A man opens a 1.14-m wide door by pushing on it with a force of 49.5 N directed perpendicular to its surface.

(a) What magnitude torque does he apply about an axis through the hinges if the force is applied at the center of the door?
N · m

(b) What magnitude torque does he apply at the edge farthest from the hinges?
N · m

To calculate the torque applied by the man, we need to know the distance between the point of application of the force and the axis of rotation. In this case, the axis of rotation is through the hinges of the door.

(a) When the force is applied at the center of the door, the distance between the point of application and the axis of rotation is half the width of the door, which is 1.14 m / 2 = 0.57 m.

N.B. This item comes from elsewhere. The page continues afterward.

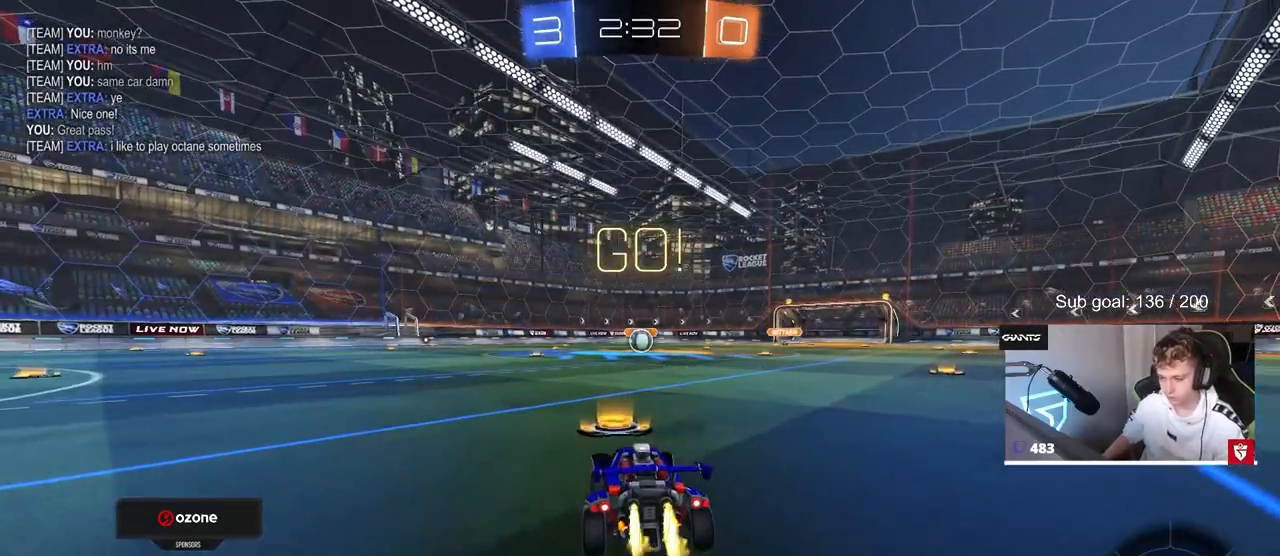
{"keys": ["a", "s", "shift"], "mouse": ["left"], "events": [[67, "d", "down"], [167, "mouse_right", "down"], [217, "a", "down"], [217, "d", "up"], [217, "mouse_right", "up"], [217, "shift", "down"], [317, "mouse_right", "down"], [317, "w", "up"], [350, "s", "down"], [483, "mouse_right", "up"]]}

Torque (τ) can be calculated using the formula:
τ = r * F * sin(θ)

Where:
- τ is the torque
- r is the distance between the point of application of the force and the axis of rotation
- F is the magnitude of the force
- θ is the angle between the force vector and the lever arm (which is perpendicular to the surface of the door in this case)

Since the force is applied perpendicular to the surface of the door, θ = 90 degrees.

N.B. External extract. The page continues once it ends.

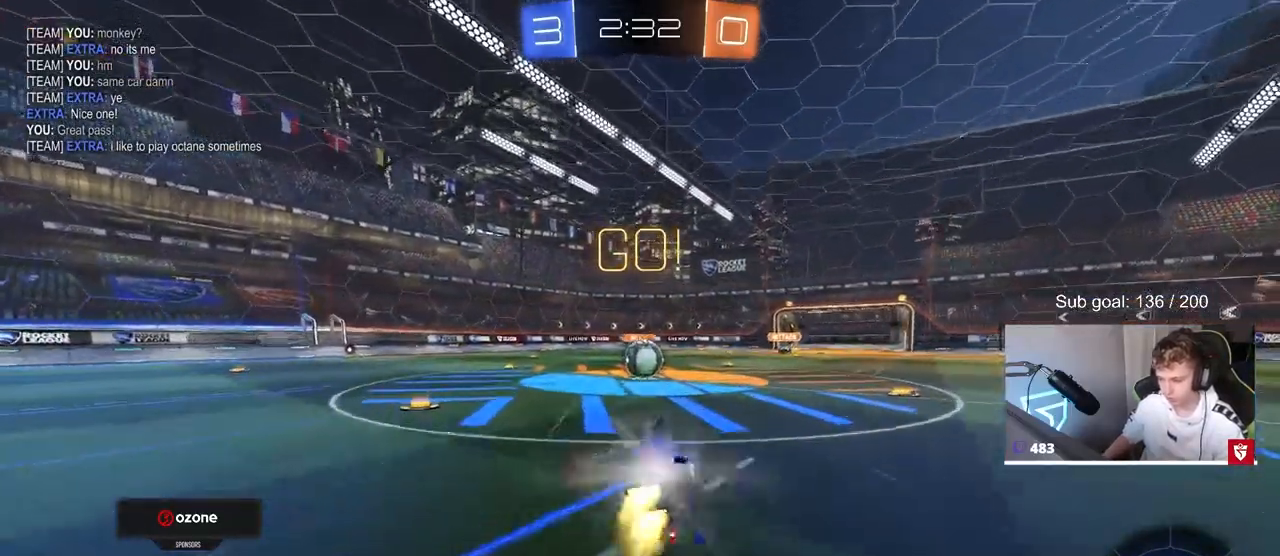
{"keys": ["d", "w"], "mouse": ["left", "right"], "events": [[50, "mouse_left", "up"], [50, "s", "up"], [100, "a", "up"], [100, "shift", "up"], [233, "mouse_left", "down"], [433, "d", "down"], [483, "mouse_right", "down"], [483, "w", "down"]]}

Plugging the values into the formula:
τ = 0.57 m * 49.5 N * sin(90 degrees)
τ = 0.57 m * 49.5 N * 1
τ = 28.215 N · m

Therefore, the magnitude of the torque applied at the center of the door is 28.215 N · m.

(b) When the force is applied at the edge farthest from the hinges, the distance between the point of application and the axis of rotation is the width of the door, which is 1.14 m.

Using the same formula as above, with the new value of the distance (r):
τ = 1.14 m * 49.5 N * sin(90 degrees)
τ = 1.14 m * 49.5 N * 1
τ = 55.83 N · m

Therefore, the magnitude of the torque applied at the edge farthest from the hinges is 55.83 N · m.